Every Kid Knows The Price

by | Feb 3, 2023 | DominiQue Christina Day One

Some houses on Harwood Avenue were louder than others. Some houses housed families with twelve to twenty raucous kids who were kicked out until dinner. Offspring were stumbling obstacles wrestling around Edgewood Park. Same damn clouds bristled and puffed all summer. Faces blustery and overfed. Tangled teeth, twisted jaws, and panic hooded themselves under manic curses between beer and cigarettes.

Our house was a mausoleum. No one in the neighborhood had just five kids. I pretended there was another sibling besides the four I had.
“Her name is Gertrude. We call her Gertie. She writes me every week.”
“Where is she?” asked a kid I babysat, Madeline, who was nine and had eight brothers.
“In Kazakhstan for pregnant girls. Gertie’s having twins. They need more kids in Kazakhstan, so she’s giving them up for charity.”
“Where’s Kaziktown?” asked Madeline.
“In Arkansas. She’ll be back sometime.”
“Show me the letters.”
“They’re in cursive. You couldn’t read them anyway.”

Madeline believed anything I said. One of her brothers was almost sixteen, had three rolls on the back of his neck. One night he waited until I was on the way to the bathroom, snapped my head against the wall and lathered his tongue around the back of my throat, while groping my non-breast with his greasy, fat hand. I got why most of these parents had separate rooms.
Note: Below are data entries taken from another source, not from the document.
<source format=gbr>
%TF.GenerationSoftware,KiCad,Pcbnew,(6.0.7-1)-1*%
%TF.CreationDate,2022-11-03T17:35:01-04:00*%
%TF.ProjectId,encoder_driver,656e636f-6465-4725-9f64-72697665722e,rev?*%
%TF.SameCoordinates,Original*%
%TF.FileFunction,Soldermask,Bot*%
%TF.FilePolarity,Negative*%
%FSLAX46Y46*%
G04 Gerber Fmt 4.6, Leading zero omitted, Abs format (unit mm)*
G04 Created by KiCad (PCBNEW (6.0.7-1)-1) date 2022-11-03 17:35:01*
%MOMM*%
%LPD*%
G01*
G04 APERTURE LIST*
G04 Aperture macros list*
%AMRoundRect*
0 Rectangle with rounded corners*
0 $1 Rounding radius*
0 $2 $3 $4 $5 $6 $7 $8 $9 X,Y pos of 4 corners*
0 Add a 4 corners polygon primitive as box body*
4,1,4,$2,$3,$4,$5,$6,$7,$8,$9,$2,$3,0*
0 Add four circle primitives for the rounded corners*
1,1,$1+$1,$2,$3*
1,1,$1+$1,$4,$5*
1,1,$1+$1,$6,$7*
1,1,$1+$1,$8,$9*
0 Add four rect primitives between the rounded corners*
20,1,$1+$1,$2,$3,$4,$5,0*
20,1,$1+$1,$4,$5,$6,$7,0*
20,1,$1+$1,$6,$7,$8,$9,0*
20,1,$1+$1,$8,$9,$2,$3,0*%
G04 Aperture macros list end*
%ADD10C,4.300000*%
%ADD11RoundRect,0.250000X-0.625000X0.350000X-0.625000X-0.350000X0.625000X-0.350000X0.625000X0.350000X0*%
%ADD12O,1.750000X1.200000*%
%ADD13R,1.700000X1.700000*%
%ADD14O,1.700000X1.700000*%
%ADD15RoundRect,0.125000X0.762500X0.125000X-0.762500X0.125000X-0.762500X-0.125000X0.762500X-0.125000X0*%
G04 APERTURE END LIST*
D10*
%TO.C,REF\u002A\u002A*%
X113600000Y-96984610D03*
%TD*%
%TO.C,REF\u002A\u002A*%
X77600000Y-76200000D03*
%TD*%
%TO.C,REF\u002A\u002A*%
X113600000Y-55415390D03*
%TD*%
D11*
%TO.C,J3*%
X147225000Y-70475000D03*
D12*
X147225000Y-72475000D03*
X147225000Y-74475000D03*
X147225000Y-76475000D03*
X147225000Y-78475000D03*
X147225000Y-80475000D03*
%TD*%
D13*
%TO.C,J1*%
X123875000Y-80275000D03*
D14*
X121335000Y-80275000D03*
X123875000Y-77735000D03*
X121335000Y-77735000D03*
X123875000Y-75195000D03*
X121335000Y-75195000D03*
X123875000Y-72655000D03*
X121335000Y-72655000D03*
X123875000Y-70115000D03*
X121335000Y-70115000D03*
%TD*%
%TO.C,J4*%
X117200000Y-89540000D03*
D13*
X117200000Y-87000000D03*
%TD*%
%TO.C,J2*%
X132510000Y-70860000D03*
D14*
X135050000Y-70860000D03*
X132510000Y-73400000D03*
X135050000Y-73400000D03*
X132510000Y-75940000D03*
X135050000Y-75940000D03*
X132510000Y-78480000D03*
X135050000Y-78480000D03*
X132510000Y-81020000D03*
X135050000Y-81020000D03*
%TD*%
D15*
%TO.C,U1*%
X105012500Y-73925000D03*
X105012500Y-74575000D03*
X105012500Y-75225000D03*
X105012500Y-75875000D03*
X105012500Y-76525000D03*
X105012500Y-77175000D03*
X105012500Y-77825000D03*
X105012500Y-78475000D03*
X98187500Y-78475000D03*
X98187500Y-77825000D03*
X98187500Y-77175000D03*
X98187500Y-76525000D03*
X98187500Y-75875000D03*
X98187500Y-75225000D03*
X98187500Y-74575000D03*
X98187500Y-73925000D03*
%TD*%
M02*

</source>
The mom paid ten bucks an hour to lock me and Madeline in the kid’s room with pizza and movies until they got home. I worked other babysitting jobs, but all those parents were cheap. They only paid five bucks an hour and never offered food, so they forced me to steal from them. I gorged on Pop-Tarts, ice cream, Fritos, potato chips, and drank through liquor cabinets. And searched over time for the treasure chest of items I found: a blue floppy dildo the size of a unicorn’s horn, a concertina, and three satin negligees in drawers and backs of closets. Found a porno DVD under one dad’s mattress. I watched it a few times before I took it to another babysitting job and tucked it under some other dad’s mattress. I liked to move stuff around. Replaced the porno with a Bible under the first dad’s mattress. He belted the shit out of seven jumpy kids. Wore loafers that looked like the hooves of a horse. I shared chips and ice cream with those sad kids. Booze was rampant in each house, so I barely made a dent.
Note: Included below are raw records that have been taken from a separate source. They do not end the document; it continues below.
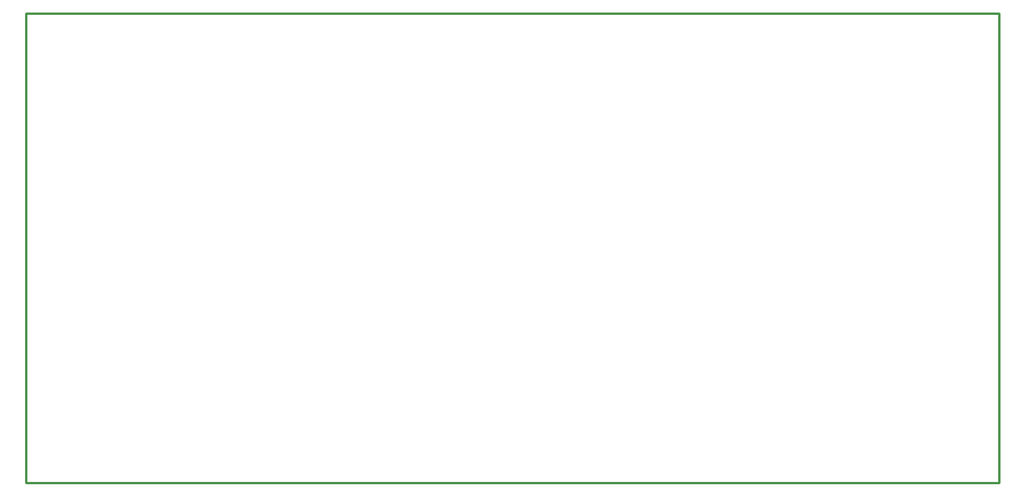
<source format=gbr>
G04 EAGLE Gerber RS-274X export*
G75*
%MOMM*%
%FSLAX34Y34*%
%LPD*%
%IN*%
%IPPOS*%
%AMOC8*
5,1,8,0,0,1.08239X$1,22.5*%
G01*
G04 Define Apertures*
%ADD10C,0.254000*%
D10*
X0Y0D02*
X1052300Y0D01*
X1052300Y508600D01*
X0Y508600D01*
X0Y0D01*
M02*

</source>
Sometimes I mixed up keys in hallways that paraded little brass hooks, took a few from one keychain, popped them onto another. A pair of one mom’s stilettos, all dust and stink like sweaty pantyhose in a hamper, were placed in the back of another dad’s closet. No sense in giving any of these cheapskates a fair shake until they opened their wallets and spilled out more cash.